Bir iç mimar, gecekonduyu nasıl dekore ederse, haiku yazdığını ileri süren her şairin yazdığı da o kadar haiku’dur.

Duran Aydın Serçe İzi’ndeki haikularda, Japon haikularının olmazsa olmazı goreler olmasa bile dizelerdeki hece sayılarıyla haiku’ya öz olarak benzeyen kısa şiirler yazmıştır: “Çam-dan ka-çı-yor / Gö-le sür-gün ko-za-lak / De-re yol-cu-su” Bir başka örnek “Kar le-ke-le-ri / Sil-miş ıs-sız dal-lar-dan / Ser-çe i-zi-ni” 39 nolu haiku “Sil-ki-nen çı-nar / Par-kın e-mek-li-si-ne / Güz kon-fe-ti-si” Başka bir örnek “ Ay-lak bu-lut-lar / Is-la-tıp ya-maç-ları / İn-di va-di-ye” Duran Aydın dize hecelerinde tutarlıdır.

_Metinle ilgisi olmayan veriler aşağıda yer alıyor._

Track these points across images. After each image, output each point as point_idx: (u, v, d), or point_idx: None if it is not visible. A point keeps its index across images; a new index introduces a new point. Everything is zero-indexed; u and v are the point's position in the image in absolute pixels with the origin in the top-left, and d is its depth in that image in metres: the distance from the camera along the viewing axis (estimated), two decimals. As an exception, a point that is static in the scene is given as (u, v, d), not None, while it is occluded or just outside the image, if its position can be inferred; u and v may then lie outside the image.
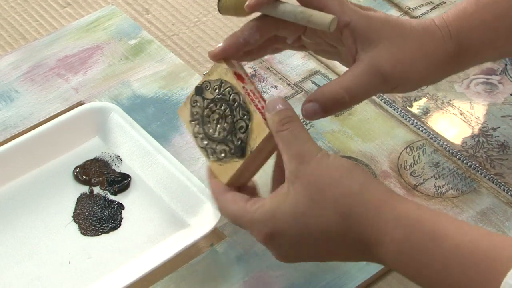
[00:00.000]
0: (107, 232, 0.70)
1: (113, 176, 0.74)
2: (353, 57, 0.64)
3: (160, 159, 0.73)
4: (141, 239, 0.69)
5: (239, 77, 0.62)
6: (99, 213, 0.71)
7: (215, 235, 0.69)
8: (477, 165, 0.75)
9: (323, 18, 0.60)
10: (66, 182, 0.73)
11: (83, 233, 0.70)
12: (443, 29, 0.65)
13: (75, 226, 0.70)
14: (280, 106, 0.59)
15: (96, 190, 0.73)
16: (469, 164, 0.75)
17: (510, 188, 0.73)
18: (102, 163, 0.75)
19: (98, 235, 0.70)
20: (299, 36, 0.66)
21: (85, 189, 0.73)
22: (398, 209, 0.55)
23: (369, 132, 0.78)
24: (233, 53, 0.64)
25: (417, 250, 0.54)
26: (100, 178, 0.74)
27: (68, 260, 0.68)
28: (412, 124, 0.79)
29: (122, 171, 0.74)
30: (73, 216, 0.71)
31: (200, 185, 0.71)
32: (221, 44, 0.64)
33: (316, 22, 0.61)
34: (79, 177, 0.74)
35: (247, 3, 0.62)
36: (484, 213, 0.71)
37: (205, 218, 0.69)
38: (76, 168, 0.74)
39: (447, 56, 0.65)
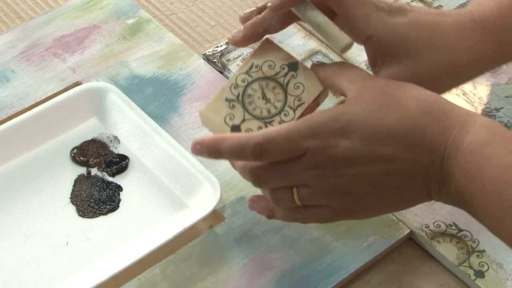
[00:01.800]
0: (105, 213, 0.69)
1: (111, 157, 0.73)
2: (373, 68, 0.61)
3: (159, 140, 0.72)
4: (140, 220, 0.69)
5: None
6: (97, 195, 0.71)
7: (214, 217, 0.69)
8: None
9: (338, 42, 0.59)
10: (63, 163, 0.73)
11: (80, 215, 0.69)
12: (483, 27, 0.59)
13: (72, 208, 0.70)
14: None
15: (94, 171, 0.72)
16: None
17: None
18: (100, 144, 0.74)
19: (96, 216, 0.69)
20: None
21: (82, 170, 0.72)
22: (484, 118, 0.53)
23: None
24: (252, 42, 0.61)
25: (494, 155, 0.50)
26: (98, 159, 0.73)
27: (66, 242, 0.67)
28: (414, 104, 0.78)
29: (120, 152, 0.73)
30: (70, 198, 0.70)
31: (199, 166, 0.70)
32: (241, 32, 0.61)
33: (331, 42, 0.60)
34: (77, 158, 0.73)
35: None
36: (487, 194, 0.70)
37: (204, 200, 0.68)
38: (73, 149, 0.74)
39: (485, 58, 0.60)
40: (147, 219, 0.69)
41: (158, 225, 0.68)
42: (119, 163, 0.72)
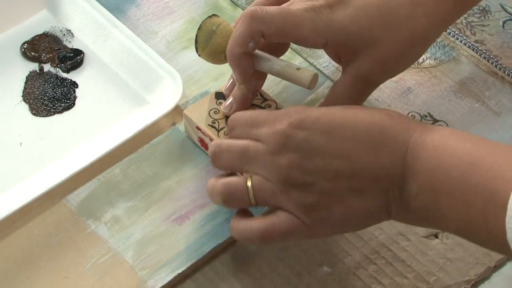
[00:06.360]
0: (60, 112, 0.67)
1: (64, 52, 0.70)
2: (342, 67, 0.61)
3: (115, 32, 0.70)
4: (97, 119, 0.67)
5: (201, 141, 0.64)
6: (50, 92, 0.68)
7: (177, 113, 0.67)
8: (456, 32, 0.72)
9: (302, 81, 0.59)
10: (13, 59, 0.70)
11: (34, 114, 0.67)
12: None
13: (25, 106, 0.68)
14: None
15: (47, 67, 0.70)
16: (447, 31, 0.72)
17: (491, 56, 0.71)
18: (52, 38, 0.72)
19: (51, 115, 0.67)
20: None
21: (34, 66, 0.70)
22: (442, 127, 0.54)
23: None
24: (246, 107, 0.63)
25: (455, 145, 0.51)
26: (51, 55, 0.71)
27: (19, 142, 0.65)
28: (387, -10, 0.74)
29: (74, 47, 0.71)
30: (22, 96, 0.68)
31: (159, 59, 0.68)
32: (233, 104, 0.63)
33: (296, 83, 0.60)
34: (28, 54, 0.71)
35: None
36: (463, 83, 0.69)
37: (165, 95, 0.67)
38: (23, 44, 0.71)
39: (446, 14, 0.60)
40: (105, 117, 0.67)
41: (117, 122, 0.66)
42: (74, 58, 0.70)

DİZELER BİRBİRLERİYLE İLİNTİLİ

Duran Aydın’ın Serçe İzi’ndeki haikularındaki dizeler birbiriyle ilintilidir ve üçleme anlık bir saplantıyı gösterir. Örneğin çamdan kaçan kozalak, göle düştüğünde, derenin akıntılı suyunda süreklenir, kar, dallardaki serçe izlerini kapatarak siler; parkta oturan emeklinin başına konfeti gibi çınar yaprakları düşer; aylak bulutlar, önce geldikleri yamaçları ıslatırlar, rüzgârla hareket ettikçe ilerleyip vadiyi ıslatırlar.

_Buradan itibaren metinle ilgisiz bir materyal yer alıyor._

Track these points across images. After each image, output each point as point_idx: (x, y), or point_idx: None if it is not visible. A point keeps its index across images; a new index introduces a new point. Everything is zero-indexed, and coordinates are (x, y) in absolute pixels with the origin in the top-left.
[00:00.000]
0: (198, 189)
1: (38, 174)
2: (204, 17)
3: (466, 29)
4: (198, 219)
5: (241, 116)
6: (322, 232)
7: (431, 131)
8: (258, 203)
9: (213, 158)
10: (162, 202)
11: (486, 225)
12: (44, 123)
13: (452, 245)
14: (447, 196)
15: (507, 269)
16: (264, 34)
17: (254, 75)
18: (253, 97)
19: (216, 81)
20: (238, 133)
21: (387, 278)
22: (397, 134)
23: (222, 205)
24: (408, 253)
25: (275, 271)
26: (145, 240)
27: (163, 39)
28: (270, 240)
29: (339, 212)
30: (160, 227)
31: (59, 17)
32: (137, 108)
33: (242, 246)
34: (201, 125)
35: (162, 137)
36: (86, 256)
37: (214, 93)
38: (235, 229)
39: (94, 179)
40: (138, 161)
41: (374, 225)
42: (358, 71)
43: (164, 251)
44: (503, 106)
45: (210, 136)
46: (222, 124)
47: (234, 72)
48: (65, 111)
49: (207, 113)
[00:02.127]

Kitapta bunlara ilişkin yüz dört kısa şiir bulunuyor. Aydın haikularında mizaha yatkın imgesel bir dil kullanır. Çınar yaprakları/konfeti; ayak bulut, serçe izlerini silen kar, yazı bekleyen kış penceresi gibi.

Yarası Güzel, çoğu kısa şiirlerden oluşsa da birden çok bölümleri içeren uzun sayılabilecek şiirleri de içeriyor. Yarası Güzel’de de imgelerin mizaha yatkın olduğu görülür. “Sonbaharın İhbarı” örnektir:

Şairlerle çöpçüler

Eylem birliğinde sözleşti

Parklar ölü yapraksız

Daha şiirsel olabilirmiş

Dahası rüzgâra kalsa iş

Hiç üzmeyecekmiş ağaçları

Sessiz orman dile gelebilir

Çünkü örgütlüler ve grev kapıda

Uzun kışın cemresine

Arz olunur

Kitaba adın veren

Yarası Güzel hüzünlü bir şairi muştular.

Şakacıktan rüyalarda

Elleri yanlış güneşe uyanan

Ustasıyım yenilgilerin

Gölgesini tuzak bilerek

Gece gündüz tuttuğum

Bir yol ki dönecek kimsem yok

Yanık dilimden dökülüyor sesiniz

Yazılmamış kitabımda

Görmüyorum hangi cümledesiniz

Talan edilmiş ormanınızda

Bir ağacın kayıp kuşuyum

Kanımın akışı içinizdeki dereye

Çünkü ben çok güzel çirkinim

Güzel ağlayanlardan yarası

Yaranıza benzeyen

Sılasına firari bir şair Duran Aydın, hem Adana’da, hem Adana’sı içinde olan… Karasevdaya düşmüştür, sevdalıdır şiire. Vakitsiz bir sabahtan bir rüya alacaklıdır. Düş kuşları uçar yüreğinde.